Antigo diplomata suíço, ex-diretor da UNRWA (agência das Nações Unidas para os refugiados palestinos), Yves Besson considera os acontecimentos atuais no Egito como “extremamente encorajadores.”
swissinfo.ch: Evolução, ebulição, como o senhor qualifica o que ocorre atualmente nos países árabes?
Yves Besson: É muito diferente do que ocorre habitualmente. Desta vez, parece que não há líderes do movimento ou que possa se afirmar como tal.
Pela primeira vez, é o resultado de uma exasperação popular. No Egito, já havia diversos sobressaltos. No ano passado, depois das eleições, diferentes movimentos poderiam ter servido de alerta. Mas desta vez é muito maior. Poderia ter perdido intensidade desde o início, mas cresceu e não vai parar.

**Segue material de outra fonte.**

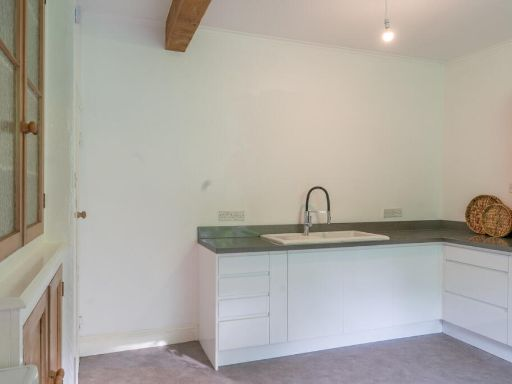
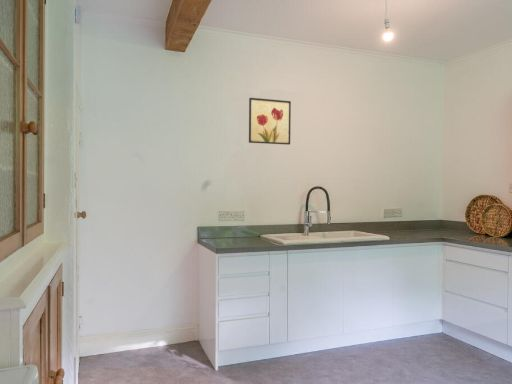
+ wall art [248,97,292,146]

Eu acho que é resultante do desemprego, de uma população majoritariamente jovem preocupa com o seu futuro. Em geral, o que é dito é correto e tudo é muito espontâneo. O problema com essas revoluções instantâneas é que elas podem ser recuperadas. Na Tunísia, parece que as coisas não evoluem muito mal, no Egito ninguém sabe.
swissinfo.ch: O senhor vê indícios dessa possível recuperação?
Y.B.: É muito cedo para dizer. Estamos ainda na fase de manifestações populares. A nomeação de um vice-presidente por Hosni Moubarak mostra que ele prepara o terreno para eventualmente se retirar.
Omar Souleyman, chefe dos serviços de informação e homem-chave das negociações e contatos com Israel e os norte-americanos, agora é vice-presidente. Ele poderia tocar a transição até as eleições que seriam muito mais livres do que todas as que ocorreram no Egito nos últimos 30 anos.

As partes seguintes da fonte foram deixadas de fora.